Today I gave in to the couch, and that produced 4 poem drafts, a healing calm, and restored my sense of who I really am. Sigh... It helped this past week to call up some friends up spontaneously on the phone. Thank you, friends! It's been almost a year of isolation, and maybe I hadn't felt it as intensely till now. I know I've had it easier than many, as a shy person and an introvert and someone with a safe, masked, part-time job. Feeling for all the rest of you, you can be sure.

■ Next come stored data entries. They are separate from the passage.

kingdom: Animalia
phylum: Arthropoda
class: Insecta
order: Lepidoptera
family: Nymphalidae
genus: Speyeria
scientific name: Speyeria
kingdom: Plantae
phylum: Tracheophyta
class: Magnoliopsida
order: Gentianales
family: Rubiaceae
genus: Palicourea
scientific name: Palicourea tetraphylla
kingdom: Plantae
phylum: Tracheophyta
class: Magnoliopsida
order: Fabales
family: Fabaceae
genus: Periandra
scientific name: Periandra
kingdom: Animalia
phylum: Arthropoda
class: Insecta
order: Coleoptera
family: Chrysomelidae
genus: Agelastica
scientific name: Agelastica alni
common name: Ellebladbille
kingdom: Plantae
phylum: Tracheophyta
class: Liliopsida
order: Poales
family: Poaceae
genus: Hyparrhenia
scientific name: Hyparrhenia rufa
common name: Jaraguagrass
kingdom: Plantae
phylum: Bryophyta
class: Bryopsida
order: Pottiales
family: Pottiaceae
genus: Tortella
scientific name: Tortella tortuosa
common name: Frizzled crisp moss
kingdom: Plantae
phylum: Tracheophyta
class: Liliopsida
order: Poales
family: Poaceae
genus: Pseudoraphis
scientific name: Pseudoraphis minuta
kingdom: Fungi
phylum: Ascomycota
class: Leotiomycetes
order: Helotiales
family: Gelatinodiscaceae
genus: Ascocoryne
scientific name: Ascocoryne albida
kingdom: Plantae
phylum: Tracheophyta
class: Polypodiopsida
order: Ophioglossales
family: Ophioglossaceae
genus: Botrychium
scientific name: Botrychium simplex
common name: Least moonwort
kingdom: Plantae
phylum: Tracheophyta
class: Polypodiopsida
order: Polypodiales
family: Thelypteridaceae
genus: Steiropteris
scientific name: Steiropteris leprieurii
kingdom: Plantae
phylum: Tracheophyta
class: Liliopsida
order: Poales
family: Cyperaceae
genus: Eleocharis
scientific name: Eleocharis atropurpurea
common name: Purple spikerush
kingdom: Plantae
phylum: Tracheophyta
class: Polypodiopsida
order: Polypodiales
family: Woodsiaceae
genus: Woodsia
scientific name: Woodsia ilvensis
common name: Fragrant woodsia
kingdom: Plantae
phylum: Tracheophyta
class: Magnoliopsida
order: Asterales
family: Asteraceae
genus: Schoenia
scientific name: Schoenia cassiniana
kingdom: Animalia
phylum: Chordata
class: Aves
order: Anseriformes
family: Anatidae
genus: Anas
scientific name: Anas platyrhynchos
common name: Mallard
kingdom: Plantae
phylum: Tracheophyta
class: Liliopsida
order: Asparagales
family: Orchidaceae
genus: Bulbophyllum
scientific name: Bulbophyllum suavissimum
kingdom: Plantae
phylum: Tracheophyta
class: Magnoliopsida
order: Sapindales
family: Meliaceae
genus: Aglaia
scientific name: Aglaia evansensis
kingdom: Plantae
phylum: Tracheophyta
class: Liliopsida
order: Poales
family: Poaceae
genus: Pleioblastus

This week I read things with blue dustjackets and/or circular patterns in them. One was a play--3 women trading conversations à la ronde. One was The Midnight Library, by Matt Haig, where one must choose among one's parallel lives in the multiverse. One was Faithful, by Alice Hoffman, in which a woman punishes herself, needing to heal and be forgiven. I was feeling like that. It helped to write some little poems, to send some poems out, to have a few taken.


One was The Beginning of Spring, by Penelope Fitzgerald, a writer I like because of her writing and because she was a late bloomer, and a title I like, because of the hope in it. Sigh... The cover of the paperback, though, had snow. It takes place in Russia, like all the Russian stories in A Swim in a Pond in the Rain, by George Saunders, which I had just finished. The Beginning of Spring had a circular structure. I did indeed read all these books at exactly the right time. And now I am reading the Collected Stories of Shirley Hazzard, who calms with the clarity of her style, her subtle humor, her precise observations. Its dust-jacket of coral and gray calms me, as does her sense of nonlinear time: "she couldn't be sure that she was not recollecting something in the future." This has happened to me.

Wednesday, February 3, 2021

Sunshine, Lollipops...Sigh

I had a Cranky Doodle Day this week, which is pretty rare for me (Buddhism, yoga, deep breathing), connected to an awkward Zoom meeting and (mostly*) undone by a pleasant Zoom meeting the next day, with a wise and charming person, plus steady, productive work, which cures a lot of things for me. Along with reading.

*I say “mostly” because evidently I am writing about it here in connection to crankiness, so its effects may be lingering still. 

In the meantime, I was so happy with myself for starting the year off right, and getting three submissions out in January, the last right on January 31. That submission was rejected two days letter with a cheerful suggestion that I subscribe via discount. There was a brief moment then, too, of laugh-out-loud-crankiness-slash-recognition, as I said to myself, “Oh, yeah! That’s why I stopped submitting to that journal!” 


Auugghh. I actually write notes to myself in my non-Excel recordkeeping system, “Do not submit here again” or “NEVER submit here again,” and, sadly, I don’t always heed my own advice, or I forget, after I have moved those notes to the archived recordkeeping files. Anyhoo…! 

But, on February 1, I doggedly resumed my chalkboard poem a day on Facebook. Oops, I just realized I forgot the Instagram simulcast….OK, done. Double sigh… 

Today’s poem was drafted yesterday evening, as it happened, and revised this morning, before posting: 

February 3, 2021 

Yesterday evening   

briefly, in the shift of light,
      I was gone,
nameless, part of the night
     now fallen. 

I’ve been reading Russian short stories in the book by George Saunders, A Swim in the Pond in the Rain. The stories and his commentary make me want to stop everything and write fiction again. (I did a little of that, longhand in a journal.) As it says in the poem above, I did feel nameless, gone, at one with the universe, at dusk, and I sense that at times in the Russians. My husband feels at-one-ment much of the time. In a comic version of all this, I forgot who I was in an email, when someone referred to “Kathy,” and I thought she meant me, but, to her, I am only “Kathleen.” We got it sorted out. 

It’s been very sunny here lately, but a deep, deep cold is coming soon. Thanks, Groundhog.